▸ **Dettagli del compito**
Puoi estrarre dal brano sull'angelo custode il passo compreso tra "Questo faceva sprofondare" e "corretta da lui.", estremi inclusi, copiandolo parola per parola?

L'angelo custode di 

Santa Margherita Maria Alacoque

Fui mandata a lavorare in infermeria, dove solo Dio sa ciò che ho dovuto soffrire, sia a causa del mio carattere sensibile, sia a causa degli uomini e del demonio, che spesso mi faceva cadere e rompere tutto quanto avevo in mano. Dopodiché mi prendeva in giro, ridendomi talvolta in faccia: « Sciattona! Non combinerai mai niente di buono». 

Questo faceva sprofondare il mio spirito in una tristezza e in una prostrazione così profonde, che non sapevo cosa fare, perché spesso mi toglieva la possibilità di parlarne con la nostra superiora, sapendo che l'obbedienza distruggeva tutte le sue forze. Una volta, mi spinse dall'alto di una scala mentre reggevo un braciere pieno di fuoco, e mi ritrovai a terra, senza che il fuoco si fosse spento e senza che mi fossi fatta alcun male, anche se chi mi vide cadere pensò che mi fossi rotta le gambe. Ma io sentivo il mio fedele angelo custode che mi sosteneva e avevo spesso la felicità di godere della sua presenza e di essere rimproverata e corretta da lui.

▸ **Dati forniti**
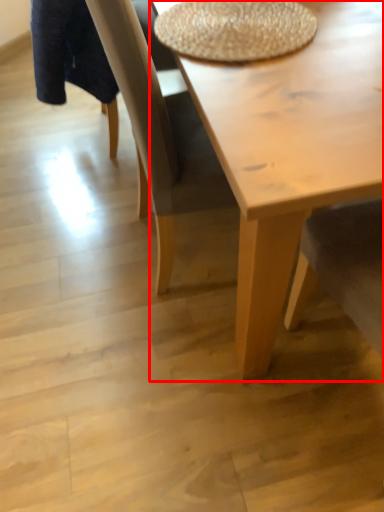
Question: From the image's perspective, where is coffee table (annotated by the red box) located relative to round table?

Choices:
 (A) below
 (B) above

Answer: (A)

▸ **Risultato atteso**
Questo faceva sprofondare il mio spirito in una tristezza e in una prostrazione così profonde, che non sapevo cosa fare, perché spesso mi toglieva la possibilità di parlarne con la nostra superiora, sapendo che l'obbedienza distruggeva tutte le sue forze. Una volta, mi spinse dall'alto di una scala mentre reggevo un braciere pieno di fuoco, e mi ritrovai a terra, senza che il fuoco si fosse spento e senza che mi fossi fatta alcun male, anche se chi mi vide cadere pensò che mi fossi rotta le gambe. Ma io sentivo il mio fedele angelo custode che mi sosteneva e avevo spesso la felicità di godere della sua presenza e di essere rimproverata e corretta da lui.